Fight night in Vegas tips the already weighted scales even more toward decadence and debauchery; the polished limousines seem a little longer, the neon a little brighter, the hair a little bigger. The fashions telegraph so much about one's place in the universe:

Those men arriving in other casinos' carriages, in linen slacks and silk sports shirts? High-rollers, with no need to make an ostentatious impression, save their pricey, oversized cigars.

The middle-age couples in finely tailored suits and sparkling, slinky evening wear? From the ranks of casino executives and corporate sponsors.

Younger men with the tattoos on their necks, pressed T-shirts, and gold chains? Partisans for either Golden Boy Oscar or Ferocious Fernando, here from Los Angeles, Phoenix, Denver and elsewhere.

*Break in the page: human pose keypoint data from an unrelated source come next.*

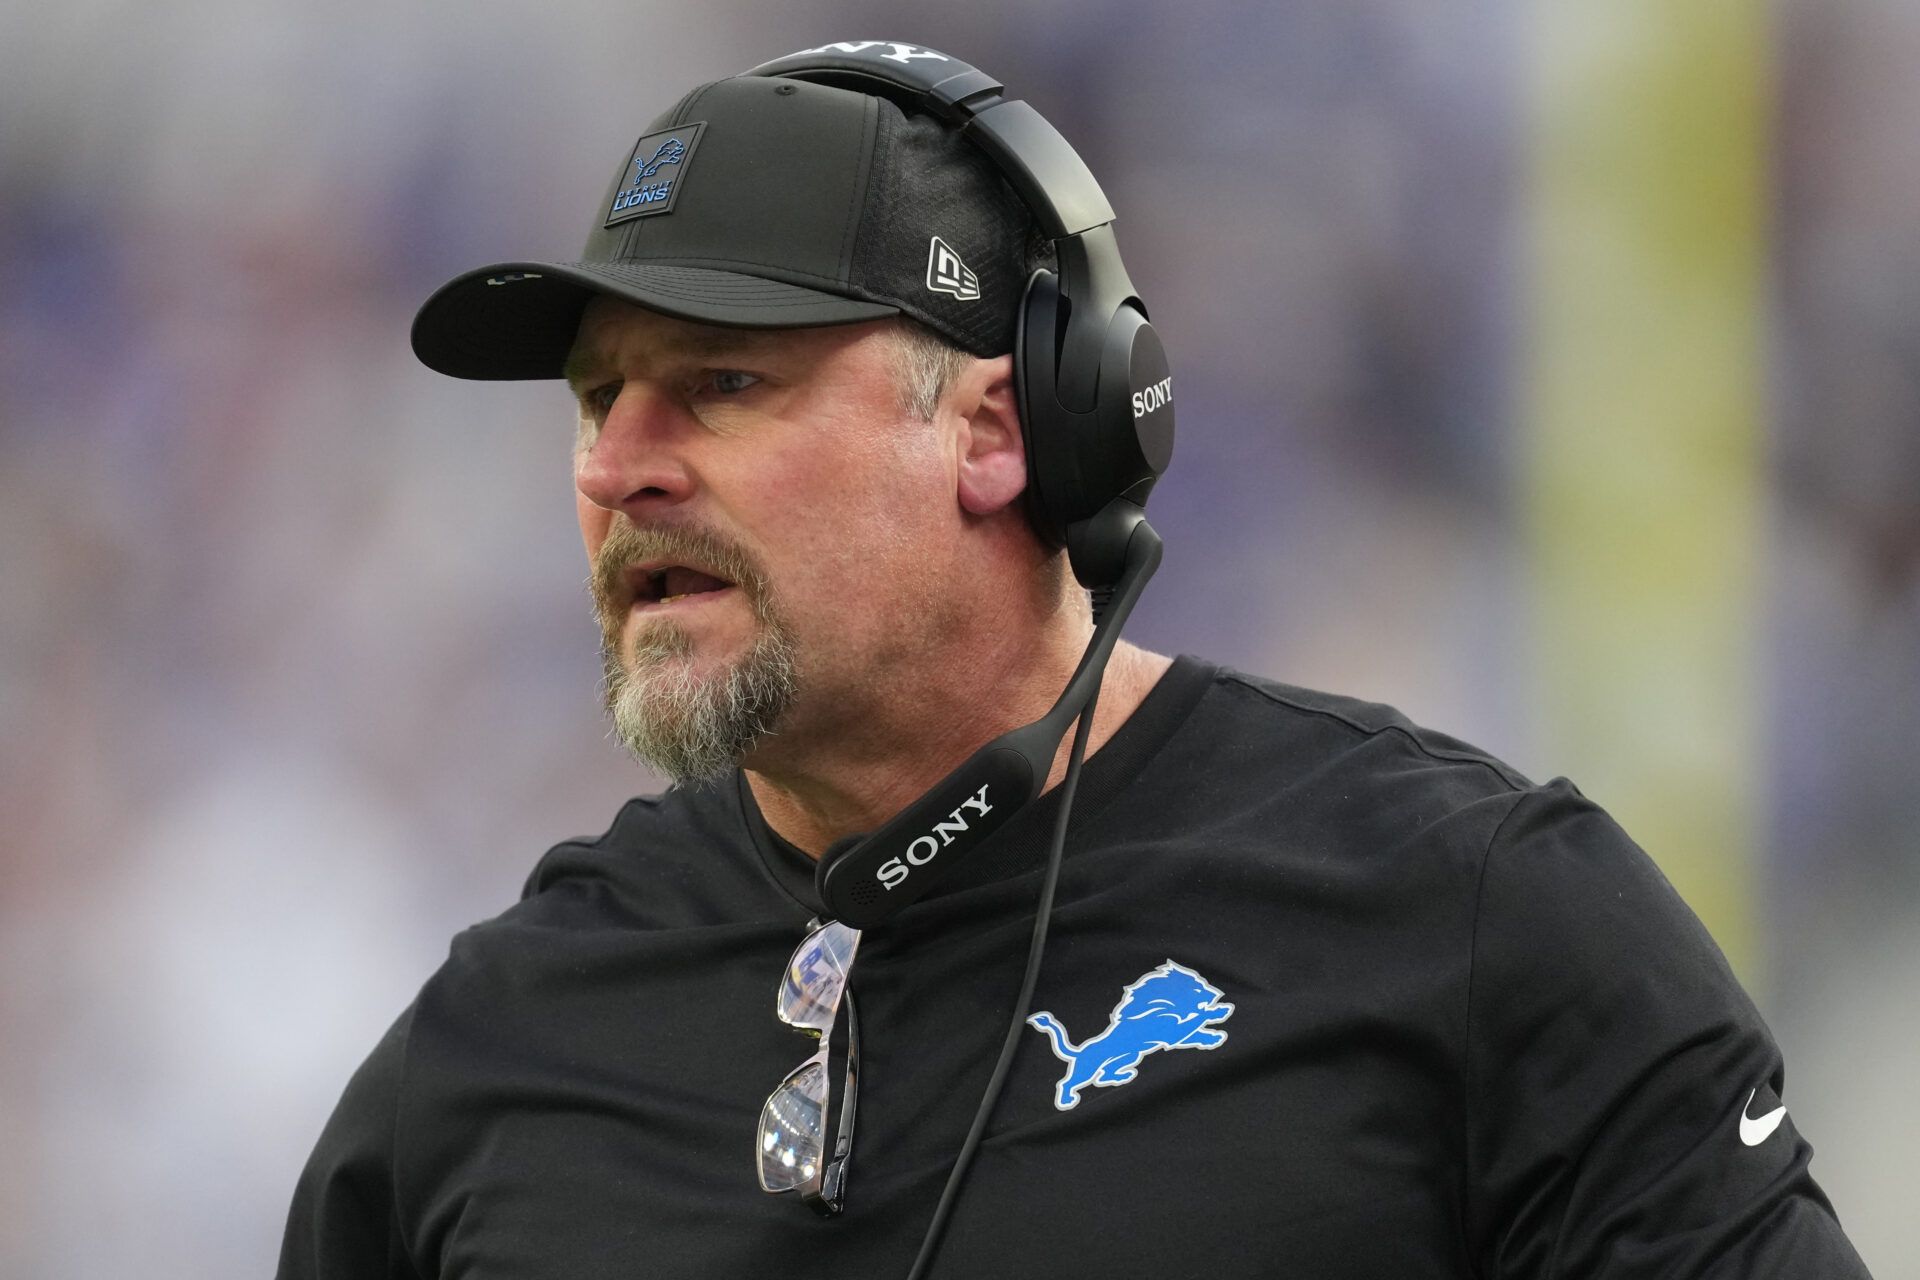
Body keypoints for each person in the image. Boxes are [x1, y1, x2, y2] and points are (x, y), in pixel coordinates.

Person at [278, 43, 1871, 1279]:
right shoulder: (499, 1042)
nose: (617, 465)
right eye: (592, 399)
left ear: (998, 432)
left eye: (719, 384)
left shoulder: (1477, 923)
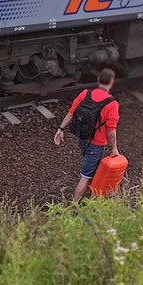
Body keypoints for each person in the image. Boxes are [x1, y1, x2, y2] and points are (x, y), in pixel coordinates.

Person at [54, 68, 121, 201]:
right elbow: (111, 130)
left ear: (98, 80)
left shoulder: (85, 93)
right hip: (96, 146)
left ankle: (89, 194)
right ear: (111, 82)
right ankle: (73, 206)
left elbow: (71, 113)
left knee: (92, 170)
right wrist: (114, 149)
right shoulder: (112, 104)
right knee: (85, 176)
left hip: (83, 139)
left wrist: (60, 129)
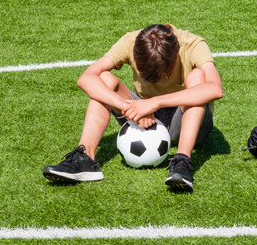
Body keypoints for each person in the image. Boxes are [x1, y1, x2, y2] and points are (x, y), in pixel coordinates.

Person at [43, 24, 223, 191]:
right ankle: (85, 158)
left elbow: (215, 88)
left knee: (198, 77)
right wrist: (130, 107)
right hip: (141, 114)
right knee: (104, 79)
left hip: (186, 118)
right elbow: (86, 78)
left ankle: (182, 161)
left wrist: (154, 103)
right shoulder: (130, 41)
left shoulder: (192, 44)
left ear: (174, 57)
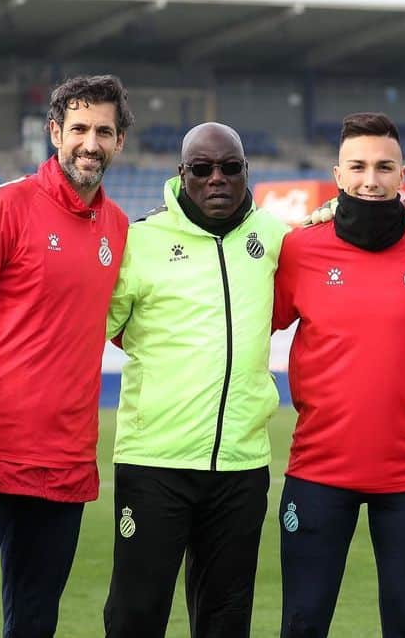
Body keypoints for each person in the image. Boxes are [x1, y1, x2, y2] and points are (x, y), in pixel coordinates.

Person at [0, 74, 133, 637]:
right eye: (79, 129)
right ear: (54, 132)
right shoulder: (7, 205)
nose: (90, 143)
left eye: (104, 131)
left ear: (120, 142)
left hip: (64, 465)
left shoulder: (118, 228)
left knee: (36, 626)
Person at [273, 112, 405, 638]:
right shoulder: (300, 249)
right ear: (337, 175)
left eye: (384, 167)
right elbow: (243, 325)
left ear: (402, 175)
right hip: (318, 472)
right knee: (301, 623)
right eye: (358, 167)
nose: (370, 179)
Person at [102, 122, 289, 638]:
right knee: (136, 614)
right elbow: (88, 323)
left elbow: (336, 252)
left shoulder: (272, 238)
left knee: (226, 619)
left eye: (230, 168)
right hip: (154, 462)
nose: (217, 179)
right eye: (202, 169)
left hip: (241, 465)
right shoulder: (140, 241)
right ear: (181, 173)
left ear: (246, 171)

And the ladies in tight, plunging tops and low-slung jeans, finished with wide belts and open-toed heels? So many Jennifer Lopez wannabes in one town.

Who's to say whether the young women in the skimpiest, see-through outfits knew Oscar De La Hoya from Oscar Meyer? They seemed to be trolling for a different kind of action.

Some folks eschewed the celebrity watch in favor of claiming early, good seats in a nearby, 4,000-seat ballroom that was turned into a closed-circuit theater. Many said they were too late to get into the arena--where ringside seats were fetching $1,200 even before scalpers got a piece of the action--and popped $50 for the next-best thing.

"I just finished a $5 hotdog and I'm afraid I can't afford what it would cost to wash it down with a drink," said Harry Vigil, an oil field worker from Santa Maria, who was still delighted to have grabbed a screen-side seat.

For others, having purchased seats inside the boxing arena was only part of the measure of a successful fight night. Jon Maselko and George Antonakos said the next question was where to go afterward, and they hoped their fashion statement would win them entrance to an A-list party.

Maybe, maybe not, as these two wild-and-crazy guys stood proud in their wide-lapel, cranberry-plaid polyester suits. They said they were a pair of stand-up improv performers, but were acting like the Czechoslovakian party boys cruising for action on "Saturday Night Live," bumping their posteriors into the hips of passing ladies and shedding their sunglasses to wink at others.

They cheerily bragged about being comped their $300 fight seats after dropping $12,000 at the tables, and wondered what else in town they could snag for "free."

"We're going to catch De La Hoya's party after the fight, but we don't know where it is yet," said Maselko, 25 with wholly unjustified confidence.

But they were nowhere to be seen later at The Beach, Mandalay Bay's extensive poolside grounds where De La Hoya's celebration was staged. Buffet lines offered fajitas and prime rib, cilantro and horse radish, as the man of the hour sat in Cabana 8, looking remarkably fresh and still-golden, accepting the congratulations of his admirers.

A few feet away, actor Tony Curtis said he watched the fight from home on pay-for-view, and then decided to come down to the Strip with his wife, Jillie, to partake in the celebration.

"Vegas is a great environment for a party like this," he said. "There's such a blending of people."